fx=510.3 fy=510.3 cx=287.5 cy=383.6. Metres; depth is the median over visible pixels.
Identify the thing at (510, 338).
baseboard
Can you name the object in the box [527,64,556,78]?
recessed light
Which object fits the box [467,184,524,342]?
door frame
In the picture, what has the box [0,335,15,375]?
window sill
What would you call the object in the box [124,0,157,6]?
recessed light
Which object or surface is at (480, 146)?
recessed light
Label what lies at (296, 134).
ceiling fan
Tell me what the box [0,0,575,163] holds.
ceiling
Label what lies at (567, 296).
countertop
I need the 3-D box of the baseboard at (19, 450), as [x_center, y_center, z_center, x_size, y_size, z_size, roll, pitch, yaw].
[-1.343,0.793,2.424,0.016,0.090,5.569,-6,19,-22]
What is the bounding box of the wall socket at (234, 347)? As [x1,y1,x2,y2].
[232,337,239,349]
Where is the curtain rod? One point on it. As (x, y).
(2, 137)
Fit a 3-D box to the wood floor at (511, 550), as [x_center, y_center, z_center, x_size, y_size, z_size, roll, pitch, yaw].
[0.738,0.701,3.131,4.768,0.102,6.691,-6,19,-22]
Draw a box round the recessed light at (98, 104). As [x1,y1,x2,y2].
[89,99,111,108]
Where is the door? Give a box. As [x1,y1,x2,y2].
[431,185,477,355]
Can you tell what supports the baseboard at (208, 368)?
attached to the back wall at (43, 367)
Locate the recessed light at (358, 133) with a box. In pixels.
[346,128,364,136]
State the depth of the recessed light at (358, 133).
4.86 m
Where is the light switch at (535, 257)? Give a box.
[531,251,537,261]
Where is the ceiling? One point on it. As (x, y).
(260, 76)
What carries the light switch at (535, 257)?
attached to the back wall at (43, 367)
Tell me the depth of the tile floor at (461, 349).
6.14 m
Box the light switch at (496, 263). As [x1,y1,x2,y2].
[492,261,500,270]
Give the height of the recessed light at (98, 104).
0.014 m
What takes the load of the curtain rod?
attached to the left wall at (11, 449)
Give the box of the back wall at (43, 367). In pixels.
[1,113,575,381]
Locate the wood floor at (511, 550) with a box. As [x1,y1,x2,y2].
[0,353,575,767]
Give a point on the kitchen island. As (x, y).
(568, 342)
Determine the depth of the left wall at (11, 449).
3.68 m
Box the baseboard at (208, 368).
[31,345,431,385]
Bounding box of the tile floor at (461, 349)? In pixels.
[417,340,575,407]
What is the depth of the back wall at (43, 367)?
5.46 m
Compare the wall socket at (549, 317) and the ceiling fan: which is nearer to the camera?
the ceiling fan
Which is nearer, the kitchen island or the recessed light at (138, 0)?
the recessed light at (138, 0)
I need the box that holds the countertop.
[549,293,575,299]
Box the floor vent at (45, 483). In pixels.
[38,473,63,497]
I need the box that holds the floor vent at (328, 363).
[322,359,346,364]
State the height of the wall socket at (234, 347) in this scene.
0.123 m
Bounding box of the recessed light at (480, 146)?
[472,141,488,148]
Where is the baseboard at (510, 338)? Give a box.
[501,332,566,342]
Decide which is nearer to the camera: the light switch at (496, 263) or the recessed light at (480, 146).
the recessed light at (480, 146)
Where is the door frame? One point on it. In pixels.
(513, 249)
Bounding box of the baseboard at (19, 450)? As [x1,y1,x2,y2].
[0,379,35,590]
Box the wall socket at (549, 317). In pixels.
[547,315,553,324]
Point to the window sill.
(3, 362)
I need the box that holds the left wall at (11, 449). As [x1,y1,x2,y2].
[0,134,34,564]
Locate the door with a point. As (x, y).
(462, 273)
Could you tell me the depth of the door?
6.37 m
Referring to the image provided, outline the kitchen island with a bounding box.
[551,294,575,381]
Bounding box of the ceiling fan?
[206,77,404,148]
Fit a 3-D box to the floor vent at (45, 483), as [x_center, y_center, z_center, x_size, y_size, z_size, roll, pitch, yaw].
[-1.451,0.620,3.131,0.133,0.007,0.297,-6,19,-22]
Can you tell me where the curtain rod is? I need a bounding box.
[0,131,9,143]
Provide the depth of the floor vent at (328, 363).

- PROBLEM: Every record above should be output exactly.

- RESULT:
fx=510.3 fy=510.3 cx=287.5 cy=383.6. Metres; depth is the median over visible pixels.
Identify the thing at (510, 338).
baseboard
Can you name the object in the box [527,64,556,78]?
recessed light
Which object fits the box [467,184,524,342]?
door frame
In the picture, what has the box [0,335,15,375]?
window sill
What would you call the object in the box [124,0,157,6]?
recessed light
Which object or surface is at (480, 146)?
recessed light
Label what lies at (296, 134).
ceiling fan
Tell me what the box [0,0,575,163] holds.
ceiling
Label what lies at (567, 296).
countertop
I need the 3-D box of the baseboard at (19, 450), as [x_center, y_center, z_center, x_size, y_size, z_size, roll, pitch, yaw].
[-1.343,0.793,2.424,0.016,0.090,5.569,-6,19,-22]
What is the bounding box of the wall socket at (234, 347)? As [x1,y1,x2,y2].
[232,337,239,349]
Where is the curtain rod? One point on it. As (x, y).
(2, 137)
Fit a 3-D box to the wood floor at (511, 550), as [x_center, y_center, z_center, x_size, y_size, z_size, roll, pitch, yaw].
[0.738,0.701,3.131,4.768,0.102,6.691,-6,19,-22]
Draw a box round the recessed light at (98, 104). As [x1,y1,x2,y2].
[89,99,111,108]
Where is the door? Give a box. As [x1,y1,x2,y2].
[431,185,477,355]
Can you tell what supports the baseboard at (208, 368)?
attached to the back wall at (43, 367)
Locate the recessed light at (358, 133) with a box. In pixels.
[346,128,364,136]
State the depth of the recessed light at (358, 133).
4.86 m
Where is the light switch at (535, 257)? Give a box.
[531,251,537,261]
Where is the ceiling? One point on it. As (x, y).
(260, 76)
What carries the light switch at (535, 257)?
attached to the back wall at (43, 367)
Tell me the depth of the tile floor at (461, 349).
6.14 m
Box the light switch at (496, 263). As [x1,y1,x2,y2].
[492,261,500,270]
Give the height of the recessed light at (98, 104).
0.014 m
What takes the load of the curtain rod?
attached to the left wall at (11, 449)
Give the box of the back wall at (43, 367). In pixels.
[1,113,575,381]
Locate the wood floor at (511, 550) with a box. As [x1,y1,x2,y2].
[0,353,575,767]
Give a point on the kitchen island. As (x, y).
(568, 342)
Determine the depth of the left wall at (11, 449).
3.68 m
Box the baseboard at (208, 368).
[31,345,431,385]
Bounding box of the tile floor at (461, 349)? In pixels.
[417,340,575,407]
What is the depth of the back wall at (43, 367)?
5.46 m
Compare the wall socket at (549, 317) and the ceiling fan: which is nearer to the camera?
the ceiling fan
Which is nearer, the kitchen island or the recessed light at (138, 0)?
the recessed light at (138, 0)
I need the box that holds the countertop.
[549,293,575,299]
Box the floor vent at (45, 483). In pixels.
[38,473,63,497]
I need the box that holds the floor vent at (328, 363).
[322,359,346,364]
State the height of the wall socket at (234, 347) in this scene.
0.123 m
Bounding box of the recessed light at (480, 146)?
[472,141,488,148]
Where is the baseboard at (510, 338)? Give a box.
[501,332,566,342]
Decide which is nearer to the camera: the light switch at (496, 263) or the recessed light at (480, 146).
the recessed light at (480, 146)
Where is the door frame? One point on it. In pixels.
(513, 249)
Bounding box of the baseboard at (19, 450)? As [x1,y1,x2,y2].
[0,379,35,590]
Box the wall socket at (549, 317). In pixels.
[547,315,553,324]
Point to the window sill.
(3, 362)
I need the box that holds the left wall at (11, 449). As [x1,y1,x2,y2].
[0,134,34,564]
Locate the door with a point. As (x, y).
(462, 273)
Could you tell me the depth of the door?
6.37 m
Referring to the image provided, outline the kitchen island with a bounding box.
[551,294,575,381]
Bounding box of the ceiling fan?
[206,77,404,148]
Fit a 3-D box to the floor vent at (45, 483), as [x_center, y_center, z_center, x_size, y_size, z_size, roll, pitch, yaw].
[-1.451,0.620,3.131,0.133,0.007,0.297,-6,19,-22]
Can you tell me where the curtain rod is? I need a bounding box.
[0,131,9,143]
Provide the depth of the floor vent at (328, 363).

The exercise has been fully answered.